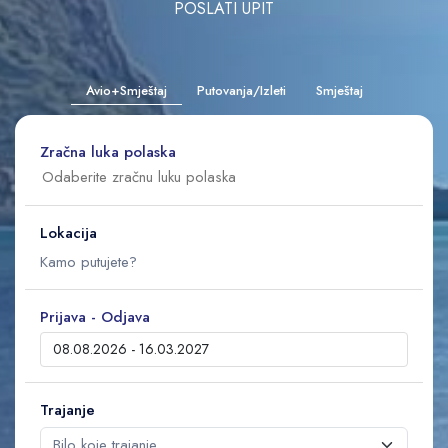
POSLATI UPIT
Avio+Smještaj
Putovanja/Izleti
Smještaj
Zračna luka polaska
Lokacija
Prijava - Odjava
Trajanje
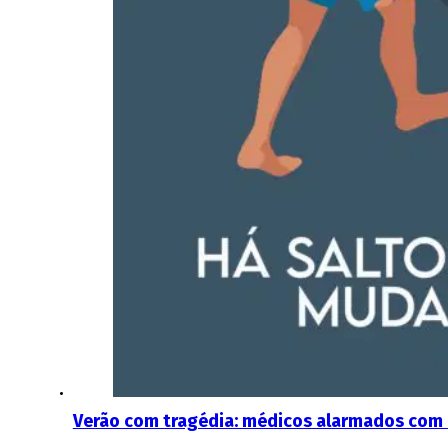
Verão com tragédia: médicos alarmados com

****

| Exercise goal |
Pictures do not go in the copy; print every entry exactly as it stands.

| The completed task |
POSLATI UPIT
Avio+Smještaj
Putovanja/Izleti
Smještaj
Zračna luka polaska
Lokacija
Prijava - Odjava
Trajanje
Verão com tragédia: médicos alarmados com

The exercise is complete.